Our child was in Nursery 3 days a week (with me looking after her 1 day) as he couldn’t look after a child and job hunt.

When I finally told him we risked losing the house, he blamed me for not telling him sooner - despite him having full visibility of our joint account and him using it each month to pay the Nursery. Within a month of that conversation, he got a well-paid job.

Once he was earning, he insisted on splitting every bill 50/50, even though he earned significantly more and I was still doing 1 days child care a week.
Any of his wage he didn’t/doesn’t spent each month goes into his own personal bank account. I have no idea how much he has.
At the same time, I struggled financially, and if ever I asked for help, he told me to manage better or take out a personal loan. He would make reference to any expense I had made over the last few years as reasons why I was poor at looking after money or would refer back to holidays that he had paid for 10+ years ago at the start of our relationship.

There’s much more that isn’t directly relevant here, but after speaking to Women’s Aid and going through therapy, I’ve realised the situation for what it is and am now doing everything I can to leave with my child.
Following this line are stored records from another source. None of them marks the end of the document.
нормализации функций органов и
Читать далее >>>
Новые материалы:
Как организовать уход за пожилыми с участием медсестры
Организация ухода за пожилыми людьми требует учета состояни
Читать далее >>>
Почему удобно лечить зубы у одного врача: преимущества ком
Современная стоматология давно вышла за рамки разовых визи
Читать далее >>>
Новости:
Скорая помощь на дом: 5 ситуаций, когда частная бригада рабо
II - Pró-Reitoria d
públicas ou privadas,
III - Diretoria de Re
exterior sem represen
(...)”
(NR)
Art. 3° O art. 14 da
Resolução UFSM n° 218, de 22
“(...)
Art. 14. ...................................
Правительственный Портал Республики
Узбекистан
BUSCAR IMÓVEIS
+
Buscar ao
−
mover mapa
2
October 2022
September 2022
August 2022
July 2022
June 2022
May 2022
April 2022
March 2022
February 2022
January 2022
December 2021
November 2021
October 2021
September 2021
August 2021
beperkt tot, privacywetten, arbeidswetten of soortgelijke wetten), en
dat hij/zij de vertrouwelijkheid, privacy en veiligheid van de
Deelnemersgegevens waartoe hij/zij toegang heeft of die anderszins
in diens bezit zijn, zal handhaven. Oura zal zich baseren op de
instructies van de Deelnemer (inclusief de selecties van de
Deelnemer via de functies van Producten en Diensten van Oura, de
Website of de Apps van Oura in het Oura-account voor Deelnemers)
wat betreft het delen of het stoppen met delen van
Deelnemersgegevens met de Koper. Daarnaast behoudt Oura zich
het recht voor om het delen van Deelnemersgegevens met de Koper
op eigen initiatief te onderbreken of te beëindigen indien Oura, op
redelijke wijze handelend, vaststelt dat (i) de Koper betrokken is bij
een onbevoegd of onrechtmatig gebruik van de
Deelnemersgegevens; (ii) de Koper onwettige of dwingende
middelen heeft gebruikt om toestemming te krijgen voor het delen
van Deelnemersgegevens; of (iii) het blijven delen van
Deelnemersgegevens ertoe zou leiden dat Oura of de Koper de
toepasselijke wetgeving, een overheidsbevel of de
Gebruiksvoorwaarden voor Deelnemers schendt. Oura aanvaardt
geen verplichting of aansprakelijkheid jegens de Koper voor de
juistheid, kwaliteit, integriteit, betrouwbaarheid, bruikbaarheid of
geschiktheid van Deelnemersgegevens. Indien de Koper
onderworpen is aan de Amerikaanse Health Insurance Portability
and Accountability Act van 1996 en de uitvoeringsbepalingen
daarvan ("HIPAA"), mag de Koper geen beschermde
Whatever you do, please do not use your savings to support someone who sees you as a free ride. From everything you have said, he could get another job if he really wanted to - but he doesn’t have to whilst he has your savings as a safety net. He is disrespecting you and putting your child's security at risk.

Please take care
Sorry for the ramble!

Doubledenim305 · 18/03/2026 21:31

bigboykitty · 17/03/2026 08:52

In preparation for your divorce, I would use your savings to return the money your mum has loaned for childcare and if she still has that money floating around and wants to help, she can add it to the pot she holds which is your divorce fund. Your H sounds like the world's worst gofundme project. What a pointless, lazy twat.

Edited

This! In spade loads. Repay her with your savings and ask her to keep the money safe incase u need it in the future. U r so blessed to still have a mum and someone totally trustworthy in your life.
The way he is after Ur money, while he lives the life of riley, is a red flag. Prepare for the worst and hope for the best.

Laura95167 · 18/03/2026 22:38

Bickytoria20 · 16/03/2026 23:35

Thanks for your comment. Yeah the money is a whole other kettle of fish. We currently have separate money. I made him agree to a trial of pooling our money when he next gets a job. I think that might be one reason why he is dragging his heels as he hates the idea of sharing all money. So yes the savings are mine, but he is also annoyed that I consider them mine. But the fact that they are mine is besides the point really, I would feel the same if they were ‘our’ savings.

He cant have it both ways, whats mine is mine and whats yours is ours is massively unfair

Cardinalita90 · 19/03/2026 00:06

The hobby needs relegating to weekends and evenings (within reason - no opting out of family life). Monday - Friday, 9-5 he needs to be updating his CV/applying for jobs/cleaning house etc.

Is the medication not working? Time for an increased dose or change of meds.

Therapy isn't working? Time to quit or get a different therapist.

You need to have a firm line on every get out of jail free card he tries to play. Make his life uncomfortable until it's easier just to apply for stuff to get you off his back.